**TO-DO LIST**.
1. In the description of the drive shoes, list each part identified by a reference number from 1 through 7, together with its number.
2. According to the description of the drive shoes, what is gained by placing the two shoes on each link plate symmetrically about the central axis of the axle? Answer in one to three sentences.
3. Resume the description of the drive shoes after its final sentence.

**DOCUMENT EXCERPT**.
= = =

In FIGS. 5A and 5B front and rear (or inner and outer) drive shoes 2a and 2b can grip a cylindrical rim or wall 3 of an input wheel 4 of the drive mechanism. The inner drive shoe 2a is carried on a holder link plate 5 pivoted at 6 to a lever 7. In the example under consideration as best seen in FIG. 5B there are two hollow cylinders or rims 4 per drive pedal 1, which are separated from one another by central wall, and thus there are two shoes 2a on one link plate 5 of each drive pedal 1 that are symmetrical with respect to the central axis of the axle 23 of the hollow cylinder 4, so that the pivot 6 connects both link plates 5 to the lever 7. This way the cylinder rim 3 is chiefly symmetrically loaded with the compressive force, so that the entire locking device has a high bearing capacity with the relatively small dimensions and weight.

= = =

[Data items]
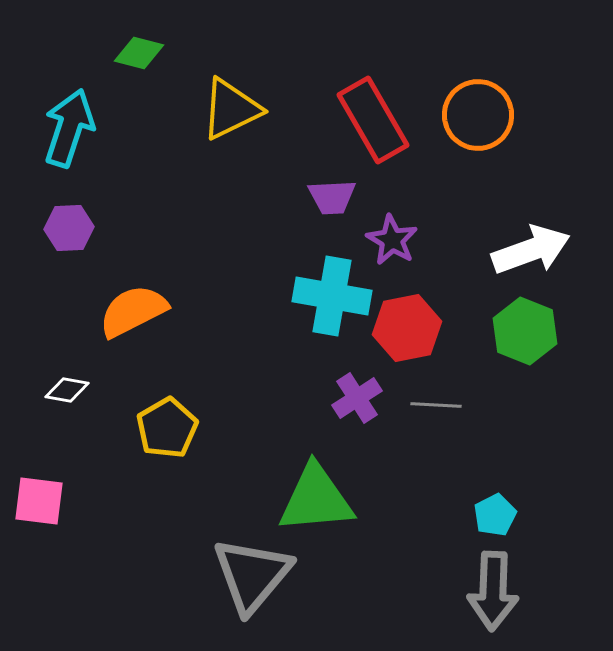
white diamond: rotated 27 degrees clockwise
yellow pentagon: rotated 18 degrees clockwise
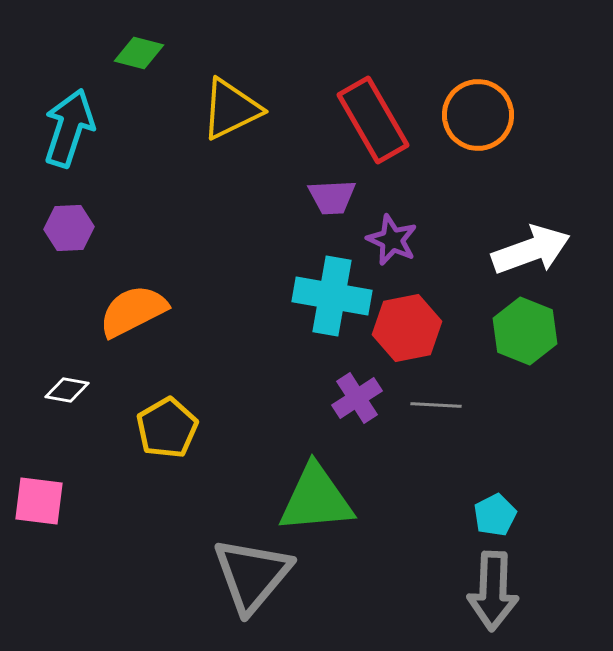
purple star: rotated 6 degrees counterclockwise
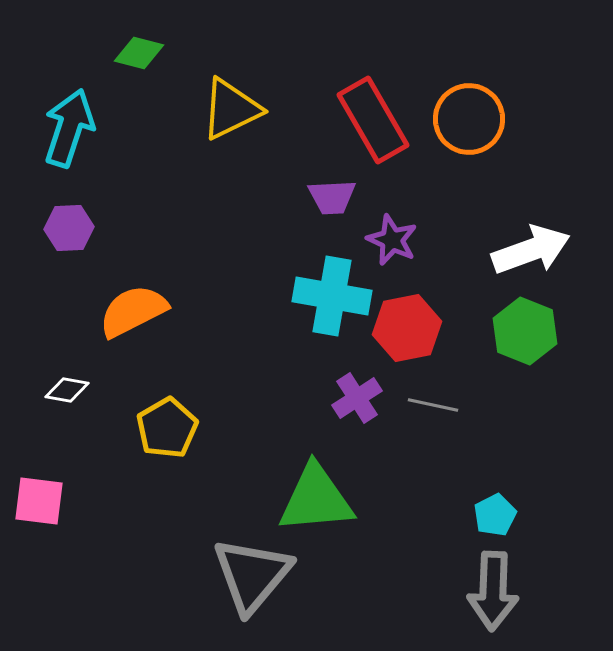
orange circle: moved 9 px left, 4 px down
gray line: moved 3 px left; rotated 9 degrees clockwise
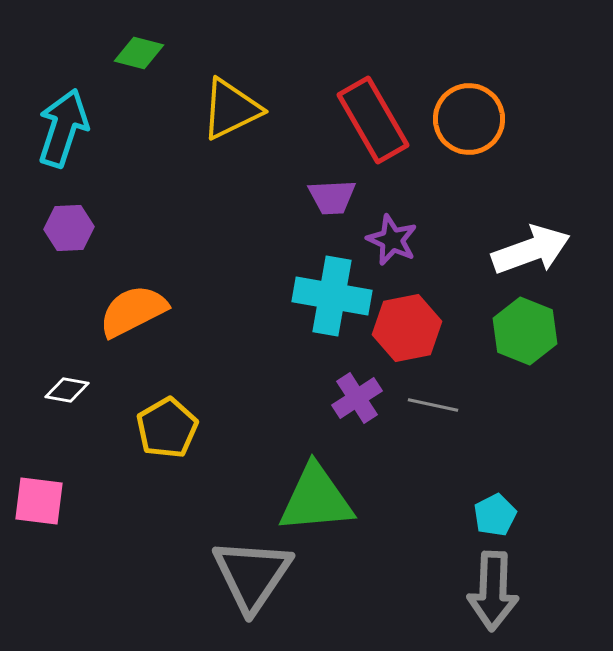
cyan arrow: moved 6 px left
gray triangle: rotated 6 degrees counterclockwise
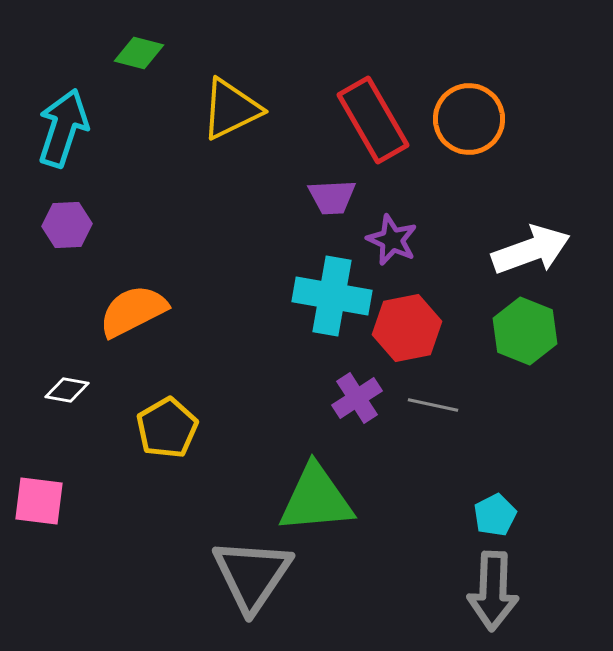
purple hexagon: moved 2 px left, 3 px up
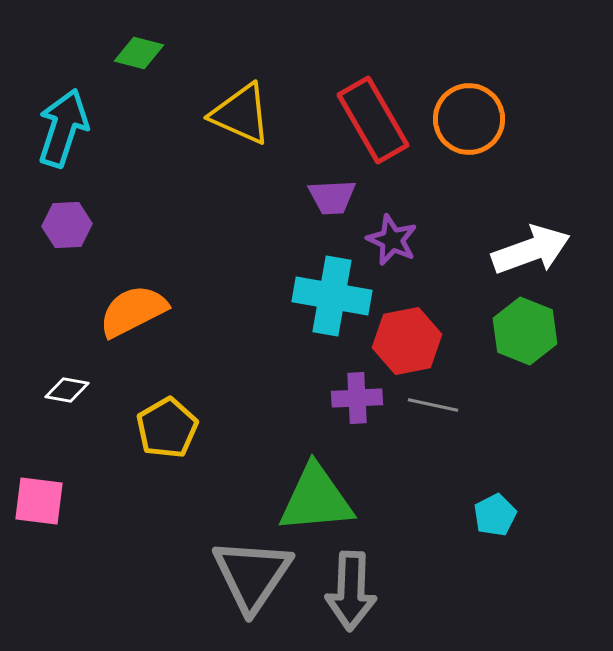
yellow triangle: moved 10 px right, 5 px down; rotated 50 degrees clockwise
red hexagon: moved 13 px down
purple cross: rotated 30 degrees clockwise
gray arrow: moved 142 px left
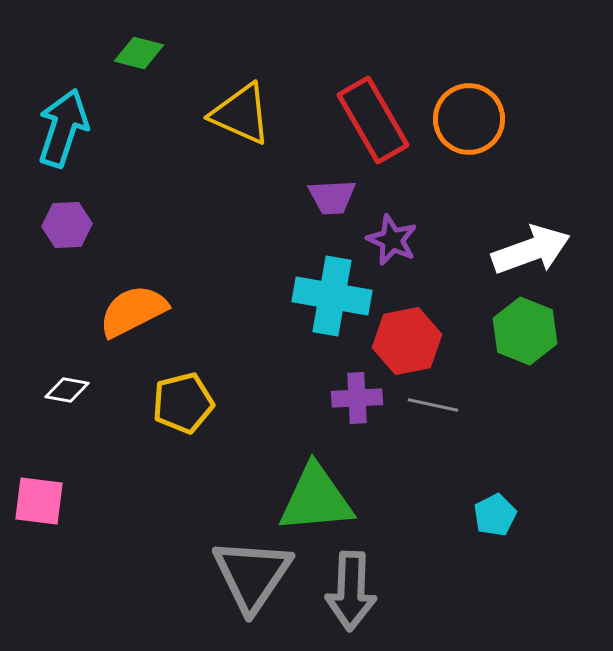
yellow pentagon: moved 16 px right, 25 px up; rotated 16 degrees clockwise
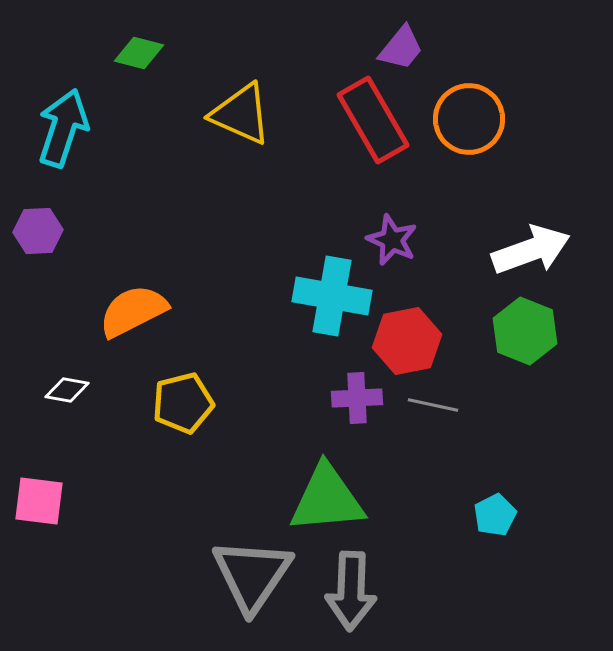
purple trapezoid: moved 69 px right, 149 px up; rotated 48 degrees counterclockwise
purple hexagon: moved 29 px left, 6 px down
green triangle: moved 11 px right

= = =

**ANSWERS TO THE TASKS**.
1.
1: drive pedal
2a: inner (front) drive shoe
2b: outer (rear) drive shoe
3: cylindrical rim or wall
4: input wheel (hollow cylinder or rim)
5: holder link plate
6: pivot
7: lever

2. The compressive force then loads the cylinder rim chiefly symmetrically. As a result, the whole locking device has a high bearing capacity while keeping relatively small dimensions and weight.

3.
A second pivot 8 is provided between the lever 7 and the outer drive shoe 2b, which second pivot 8 is a pin or bolt lying in semicylindrical grooves of the parts 2b and 7 (between the link plates 5) and is offset angularly of the pivot 6. In other words the pivot axis 6 between the lever 7 and the support 5 is to one side of a radius from the axle 23 carrying the wheel 4 and the pivot 8 between the shoe 2b and the support 5 is to the other side of this radius. The pivot 8 is chiefly designed for the transmission of the compressive forces between the shoes 2a and 2b and from the shoe 2b to the lever 7. To secure the shoe 2b and prevent the pin of the pivot 8 from falling out (in the case of greater wear of the components) and to reduce friction between the shoes 2a and 2b and the rim on return or upward movement of the drive pedal 1, the shoe 2b can also be urged by small spring(s) (not shown in the drawing) radially inward. The lever 7 is pivoted on the lower end of a link 9 whose upper end is pivoted on the outer end of the drive pedal 1. The shoe 2b can convert the force transmitted by the drive pedal 1 through its pivot to the lever 7 into gripping action (radial outward movement of the shoe 2b and radial inward movement of the shoe 2a) of the shoes 2a and 2b on the rim 3 of the drive wheel 4. From the sides, the mechanical structure of the locking device formed by the two shoes 2a and 2b is held together by two annular plates 10 screwed to one another. A small tension spring 11 generates a torque that presses surfaces of the shoes 2a and 2b on the rim 4 in weak contact with a lack of external action of force. This contact is eliminated by the force F of a return spring (not shown in the drawing) carried on the drive pedal 1, which return spring is much stronger than the spring 11.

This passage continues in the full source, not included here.